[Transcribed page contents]
--- START ---

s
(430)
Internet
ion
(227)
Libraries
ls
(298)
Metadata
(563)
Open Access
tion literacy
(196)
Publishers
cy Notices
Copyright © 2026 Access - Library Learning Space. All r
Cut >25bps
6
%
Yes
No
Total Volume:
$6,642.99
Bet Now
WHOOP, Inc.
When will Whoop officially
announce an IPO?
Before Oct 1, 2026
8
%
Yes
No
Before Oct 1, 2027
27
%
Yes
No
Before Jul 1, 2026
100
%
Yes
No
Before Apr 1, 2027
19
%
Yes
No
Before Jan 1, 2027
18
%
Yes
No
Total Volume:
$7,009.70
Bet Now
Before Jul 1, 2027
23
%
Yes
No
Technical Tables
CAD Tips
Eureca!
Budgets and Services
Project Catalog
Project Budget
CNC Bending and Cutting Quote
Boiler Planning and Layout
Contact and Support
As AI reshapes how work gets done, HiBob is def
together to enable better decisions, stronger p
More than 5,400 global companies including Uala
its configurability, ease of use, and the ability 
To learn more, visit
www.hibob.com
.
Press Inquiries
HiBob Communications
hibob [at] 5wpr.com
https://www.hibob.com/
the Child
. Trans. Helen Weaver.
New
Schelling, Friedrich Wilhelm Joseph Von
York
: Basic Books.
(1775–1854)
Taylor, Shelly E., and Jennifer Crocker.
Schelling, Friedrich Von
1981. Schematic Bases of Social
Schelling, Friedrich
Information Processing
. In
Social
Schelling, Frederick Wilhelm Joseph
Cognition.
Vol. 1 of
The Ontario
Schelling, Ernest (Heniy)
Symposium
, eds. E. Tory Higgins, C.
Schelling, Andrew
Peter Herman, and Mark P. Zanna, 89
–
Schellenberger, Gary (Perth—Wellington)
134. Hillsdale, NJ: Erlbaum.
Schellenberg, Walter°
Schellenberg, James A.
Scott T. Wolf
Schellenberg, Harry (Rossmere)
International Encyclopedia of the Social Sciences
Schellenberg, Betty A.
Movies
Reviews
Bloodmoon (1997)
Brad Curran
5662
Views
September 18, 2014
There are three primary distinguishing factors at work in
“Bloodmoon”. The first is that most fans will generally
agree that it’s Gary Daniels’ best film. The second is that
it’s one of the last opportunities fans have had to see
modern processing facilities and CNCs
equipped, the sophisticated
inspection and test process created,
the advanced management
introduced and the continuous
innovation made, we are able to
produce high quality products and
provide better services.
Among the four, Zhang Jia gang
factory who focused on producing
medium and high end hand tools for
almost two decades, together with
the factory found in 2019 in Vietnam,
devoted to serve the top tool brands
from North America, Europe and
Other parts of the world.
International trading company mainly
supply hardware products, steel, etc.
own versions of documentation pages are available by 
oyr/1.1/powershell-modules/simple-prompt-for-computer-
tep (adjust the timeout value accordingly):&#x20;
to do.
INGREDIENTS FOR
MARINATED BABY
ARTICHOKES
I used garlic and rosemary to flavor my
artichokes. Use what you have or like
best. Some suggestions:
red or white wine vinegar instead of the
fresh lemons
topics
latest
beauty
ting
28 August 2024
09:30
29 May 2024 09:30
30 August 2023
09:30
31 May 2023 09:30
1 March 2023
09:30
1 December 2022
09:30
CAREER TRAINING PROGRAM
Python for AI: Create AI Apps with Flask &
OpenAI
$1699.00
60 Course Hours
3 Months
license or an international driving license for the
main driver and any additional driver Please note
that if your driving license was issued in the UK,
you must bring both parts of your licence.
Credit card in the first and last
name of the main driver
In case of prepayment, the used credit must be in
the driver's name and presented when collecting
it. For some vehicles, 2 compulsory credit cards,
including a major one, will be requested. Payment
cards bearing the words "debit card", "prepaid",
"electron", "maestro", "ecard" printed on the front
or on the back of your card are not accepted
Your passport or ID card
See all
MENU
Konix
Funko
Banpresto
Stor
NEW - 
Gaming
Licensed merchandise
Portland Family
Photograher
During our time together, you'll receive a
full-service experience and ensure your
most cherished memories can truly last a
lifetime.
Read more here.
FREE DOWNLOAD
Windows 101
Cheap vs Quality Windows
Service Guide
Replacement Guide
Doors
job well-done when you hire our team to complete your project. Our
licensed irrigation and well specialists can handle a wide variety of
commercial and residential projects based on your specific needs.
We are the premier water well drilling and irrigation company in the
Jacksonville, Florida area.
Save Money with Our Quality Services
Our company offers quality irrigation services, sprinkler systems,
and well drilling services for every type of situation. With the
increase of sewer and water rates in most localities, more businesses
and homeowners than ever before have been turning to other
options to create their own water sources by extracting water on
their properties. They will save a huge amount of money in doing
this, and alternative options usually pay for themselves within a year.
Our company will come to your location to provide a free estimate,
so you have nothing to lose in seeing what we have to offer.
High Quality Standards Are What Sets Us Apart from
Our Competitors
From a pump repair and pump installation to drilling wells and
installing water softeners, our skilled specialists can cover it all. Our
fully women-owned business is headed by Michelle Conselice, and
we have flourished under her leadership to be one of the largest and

--- END ---

Would you please copy exactly the part of the entries above that begins at the line containing "Licensed merchandise" and ends at the line containing "increase of sewer", both lines included?

[SOLUTION BELOW]:
Licensed merchandise
Portland Family
Photograher
During our time together, you'll receive a
full-service experience and ensure your
most cherished memories can truly last a
lifetime.
Read more here.
FREE DOWNLOAD
Windows 101
Cheap vs Quality Windows
Service Guide
Replacement Guide
Doors
job well-done when you hire our team to complete your project. Our
licensed irrigation and well specialists can handle a wide variety of
commercial and residential projects based on your specific needs.
We are the premier water well drilling and irrigation company in the
Jacksonville, Florida area.
Save Money with Our Quality Services
Our company offers quality irrigation services, sprinkler systems,
and well drilling services for every type of situation. With the
increase of sewer and water rates in most localities, more businesses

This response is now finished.